The greatest aspect of music is to bring people of different nationalities, languages, musical backgrounds together by finding a common ground and also learning from each other. Many musicians over the years have come up with exciting opportunities in this realm and also brought the best of multiple musical worlds for the audience. When two different forms of music blend together, an entirely new form of enthralling music comes to existence. However, there are some musicians too who believe that when human bonding happens, music automatically flows like a free river.

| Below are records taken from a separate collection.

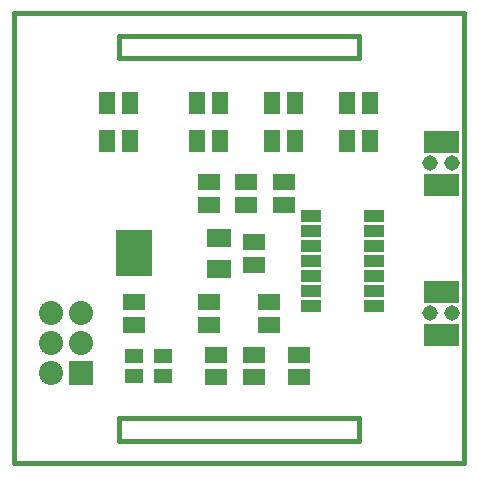
<source format=gts>
G04 (created by PCBNEW-RS274X (2011-nov-30)-testing) date Sun 09 Sep 2012 01:33:34 PM EDT*
%MOIN*%
G04 Gerber Fmt 3.4, Leading zero omitted, Abs format*
%FSLAX34Y34*%
G01*
G70*
G90*
G04 APERTURE LIST*
%ADD10C,0.006*%
%ADD11C,0.015*%
%ADD12R,0.075X0.055*%
%ADD13R,0.0791X0.0594*%
%ADD14R,0.1184X0.1539*%
%ADD15C,0.0515*%
%ADD16R,0.0613X0.0751*%
%ADD17R,0.065X0.04*%
%ADD18R,0.055X0.075*%
%ADD19R,0.0594X0.0495*%
%ADD20R,0.08X0.08*%
%ADD21C,0.08*%
G04 APERTURE END LIST*
G54D10*
G54D11*
X79500Y-62500D02*
X87500Y-62500D01*
X87500Y-62500D02*
X87500Y-63250D01*
X87500Y-63250D02*
X79500Y-63250D01*
X79500Y-63250D02*
X79500Y-62500D01*
X79500Y-50500D02*
X79500Y-49750D01*
X87500Y-50500D02*
X79500Y-50500D01*
X87500Y-49750D02*
X87500Y-50500D01*
X79500Y-49750D02*
X87500Y-49750D01*
X91000Y-64000D02*
X91000Y-49000D01*
X76000Y-64000D02*
X91000Y-64000D01*
X76000Y-49000D02*
X76000Y-64000D01*
X76000Y-64000D02*
X76000Y-49000D01*
X76000Y-49000D02*
X91000Y-49000D01*
G54D12*
X84000Y-57375D03*
X84000Y-56625D03*
X84500Y-58625D03*
X84500Y-59375D03*
X85000Y-55375D03*
X85000Y-54625D03*
X83750Y-55375D03*
X83750Y-54625D03*
X82500Y-55375D03*
X82500Y-54625D03*
G54D13*
X82835Y-57512D03*
X82835Y-56488D03*
G54D14*
X80000Y-57000D03*
G54D15*
X90604Y-59000D03*
G54D16*
X89965Y-58291D03*
X90535Y-59709D03*
X90535Y-58291D03*
X89965Y-59709D03*
G54D15*
X89896Y-59000D03*
X90604Y-54000D03*
G54D16*
X89965Y-53291D03*
X90535Y-54709D03*
X90535Y-53291D03*
X89965Y-54709D03*
G54D15*
X89896Y-54000D03*
G54D17*
X85900Y-55750D03*
X85900Y-56250D03*
X85900Y-56750D03*
X85900Y-57250D03*
X85900Y-57750D03*
X85900Y-58250D03*
X85900Y-58750D03*
X88000Y-58750D03*
X88000Y-58250D03*
X88000Y-57750D03*
X88000Y-57250D03*
X88000Y-56750D03*
X88000Y-56250D03*
X88000Y-55750D03*
G54D18*
X79875Y-53250D03*
X79125Y-53250D03*
G54D12*
X85500Y-60375D03*
X85500Y-61125D03*
G54D18*
X87875Y-53250D03*
X87125Y-53250D03*
X85375Y-53250D03*
X84625Y-53250D03*
X82875Y-53250D03*
X82125Y-53250D03*
G54D12*
X84000Y-61125D03*
X84000Y-60375D03*
X82750Y-61125D03*
X82750Y-60375D03*
X80000Y-58625D03*
X80000Y-59375D03*
G54D18*
X79875Y-52000D03*
X79125Y-52000D03*
X82875Y-52000D03*
X82125Y-52000D03*
X85375Y-52000D03*
X84625Y-52000D03*
X87875Y-52000D03*
X87125Y-52000D03*
G54D12*
X82500Y-58625D03*
X82500Y-59375D03*
G54D19*
X80028Y-61085D03*
X80028Y-60415D03*
X80972Y-60415D03*
X80972Y-61085D03*
G54D20*
X78250Y-61000D03*
G54D21*
X77250Y-61000D03*
X78250Y-60000D03*
X77250Y-60000D03*
X78250Y-59000D03*
X77250Y-59000D03*
M02*

</source>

Alliance Francaise Hyderabad, along with Kalasethu, Keolis, Vikat Bharati and Inchorus organized a majestic concert named Queens of Melody in the right intention to bring the cultures of India and France together. But there is much more to this concert than just the collaboration between two countries. The French vocalist and Hurdy- Gurdy player Eleonore Fourniau has adapted this instrument for playing Turkish tunes and giving it a Middle Eastern feel- unlike the homeground of western music. Nandini Shankar’s violin is another biggest highlight of the show because instead of playing it like a plain instrument, she does it with great expressivity and lyrical beauty – simply called as Gaayaki style in Hindustani music. The rhythm department was ably supported by Abhishek Mishra, a young and talented tabla player who had the privilege to play for legends like Pt.Vishwamohan Bhatt earlier.
The inquisitive trio had very less time to jam and practice for the show but they bonded over coffee and food during the weekend. During the bonding, they could understand the nuances of each other’s musical backgrounds and came up with the idea of highlighting mircotones in their concert. They found common scales like Basant Mukhari, Mishra Khamaj and Bhairavi which have similar counterparts in western music. As a result, a beautiful mélange of different music forms with a common ground came into picture. So in a way, they did plan their pieces but at the same time gave utmost importance to spontaneity and relishing their renditions.
Eleonore’s supreme control over vocals and majestic playing of Hurdy- Gurdy deserves a special mention. She has got a thorough understanding of her core music form along with Indian music forms as well. After her solo performance which lasted for nearly 15-20 minutes, Nandini Shankar took over the stage to display the beauty of Hindustani Classical music. The trio then gained much momentum by performing together and bringing their worlds closer. While three of them stuck to their homeground by being loyal to their learnt music forms, they also displayed a sense of curiosity and interest towards each other’s performances. This actually brought the audience into a new level of trance and bliss. Fusion when taken in right spirit can create wonders- was proved time and again with this fantastic trio. As performers, Elonore is quite mellowed and grounded by Nandini is sprightly in her renditions. Abhishek Mishra balanced these contrasting musical personalities with his gripping rhythm and tabla riffs.
The trio is all geared up to do more musical shows in Chennai and Bangalore which are lined up ahead this month.